**Tekst strony:**
+++
Nasza Loteria SR - pasek na kartach artykułów

Fatalny występ torunian i koniec marzeń o bezpiecznym miejscu w PLH

(jp)
fot. Lech Kamiński
TKH Nesta już praktycznie bez szans na awans do czołowej szóstki ekstraklasy. Wczoraj torunianie w kiepskim stylu przegrali z Naprzodem Janów.

TKH Nesta - Naprzód 1L4 (0:1. 0:1, 1:2)

TABELA:

1. GKS 12 31 48:25
2. Cracovia 14 28 50:34
3. Zagłębie 12 23 55:43
4. Stoczniowiec 13 23 53:44
5. JKH GKS 12 18 45:39
6. Podhale 12 18 36:33
7. Naprzód 13 18 31:55
8. Unia 12 12 41:51
9. TKH Nesta 12 10 23:40
10. KH Sanok 12 5 31:49

Bramki: 0:1 Gwiżdż - Jóźwik (4.), 0:2 Ł. Elżbieciak (37.), 0:3 Kacir - Słodczyk, Pohl (42.), 1:3 Marmurowicz - Kuchnicki (56.), 1:4 Kubenko - Bouz (58.)
TKH Nesta: Plaskiewicz - Buril, Koseda, Bomastek, Dzięgiel, Dołęga - Kubat, Cychowski, Marmurowicz, Porthen, Koivisto - Talaga, Lidtke, Chrzanowski, Kuchnicki, Minge - Pietras, Porębski, Jastrzębski, Winiarski, Wieczorek

To był najważniejszy mecz toruńskich hokeisów w pierwszej fazie rozgrywek. Po dwóch rundach liga zostanie podzielona na dwie grupy. Sześć czołowych zespołów zagra między sobą o rozstawienie przed play off, cztery pozostałe plus dwie najlepsze z I ligi o dwa pozostałe miejsca w fazie pucharowej i utrzymanie. Przed zaległym meczem z Naprzodem TKH Nesta tracił osiem punktów do szóstego miejsca i wszystko jeszcze było możliwe. Tym bardziej, że torunianie w ostatnich meczach grali naprawdę nieźle.
+++
**Polecenia do wykonania:**
[a] Ile punktów tracił TKH Nesta do szóstego miejsca przed zaległym meczem z Naprzodem według artykułu o tym meczu?
[b] Przepisz, proszę, słowo w słowo fragment artykułu o meczu TKH Nesta z Naprzodem: zacznij od słów „Nasza Loteria SR”, a skończ po słowach „z Naprzodem Janów.”.
+++
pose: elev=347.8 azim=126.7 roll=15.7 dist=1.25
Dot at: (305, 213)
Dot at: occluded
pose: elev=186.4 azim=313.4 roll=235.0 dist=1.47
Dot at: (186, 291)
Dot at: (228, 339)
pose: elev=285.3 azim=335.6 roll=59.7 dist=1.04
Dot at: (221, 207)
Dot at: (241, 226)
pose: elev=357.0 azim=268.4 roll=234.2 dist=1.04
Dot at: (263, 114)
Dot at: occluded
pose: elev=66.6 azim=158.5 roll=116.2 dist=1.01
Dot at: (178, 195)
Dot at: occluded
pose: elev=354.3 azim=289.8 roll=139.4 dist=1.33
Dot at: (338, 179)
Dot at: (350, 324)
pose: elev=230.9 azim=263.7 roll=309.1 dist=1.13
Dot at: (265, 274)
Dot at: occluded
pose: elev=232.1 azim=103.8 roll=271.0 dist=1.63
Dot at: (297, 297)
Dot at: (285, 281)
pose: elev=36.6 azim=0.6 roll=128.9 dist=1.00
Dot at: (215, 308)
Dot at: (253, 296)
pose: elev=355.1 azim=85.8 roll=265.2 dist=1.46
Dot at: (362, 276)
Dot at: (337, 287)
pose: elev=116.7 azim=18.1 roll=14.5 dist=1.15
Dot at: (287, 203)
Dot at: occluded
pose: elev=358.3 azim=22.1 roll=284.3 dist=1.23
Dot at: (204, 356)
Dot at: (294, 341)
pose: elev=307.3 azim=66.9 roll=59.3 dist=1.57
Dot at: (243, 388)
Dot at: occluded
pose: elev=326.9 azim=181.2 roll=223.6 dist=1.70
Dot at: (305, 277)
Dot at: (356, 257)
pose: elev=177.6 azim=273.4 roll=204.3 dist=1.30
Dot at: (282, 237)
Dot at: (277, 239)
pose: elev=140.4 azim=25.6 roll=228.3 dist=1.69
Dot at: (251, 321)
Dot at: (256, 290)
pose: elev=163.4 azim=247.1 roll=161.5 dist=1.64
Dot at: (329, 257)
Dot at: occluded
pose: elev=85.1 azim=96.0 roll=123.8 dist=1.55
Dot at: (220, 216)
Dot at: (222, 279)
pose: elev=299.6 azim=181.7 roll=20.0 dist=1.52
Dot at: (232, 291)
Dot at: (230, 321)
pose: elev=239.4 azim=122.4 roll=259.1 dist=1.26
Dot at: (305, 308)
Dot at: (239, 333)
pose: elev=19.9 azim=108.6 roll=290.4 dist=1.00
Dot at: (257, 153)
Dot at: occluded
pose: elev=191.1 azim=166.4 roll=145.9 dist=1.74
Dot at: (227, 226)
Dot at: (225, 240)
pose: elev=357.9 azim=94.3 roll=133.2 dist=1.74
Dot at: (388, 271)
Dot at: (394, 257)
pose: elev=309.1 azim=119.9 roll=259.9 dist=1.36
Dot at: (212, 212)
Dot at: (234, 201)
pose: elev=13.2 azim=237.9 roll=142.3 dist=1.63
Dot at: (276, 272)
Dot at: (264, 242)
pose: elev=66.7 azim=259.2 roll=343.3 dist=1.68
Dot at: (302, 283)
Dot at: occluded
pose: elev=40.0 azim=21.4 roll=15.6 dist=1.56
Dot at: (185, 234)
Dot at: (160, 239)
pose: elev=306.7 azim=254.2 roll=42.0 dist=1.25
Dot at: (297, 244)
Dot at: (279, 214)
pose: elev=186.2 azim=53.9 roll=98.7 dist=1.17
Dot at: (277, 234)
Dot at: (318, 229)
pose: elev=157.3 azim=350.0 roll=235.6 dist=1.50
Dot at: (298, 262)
+++
**Wyniki zadań:**
[a] Osiem punktów.

[b]
Nasza Loteria SR - pasek na kartach artykułów

Fatalny występ torunian i koniec marzeń o bezpiecznym miejscu w PLH

(jp)
fot. Lech Kamiński
TKH Nesta już praktycznie bez szans na awans do czołowej szóstki ekstraklasy. Wczoraj torunianie w kiepskim stylu przegrali z Naprzodem Janów.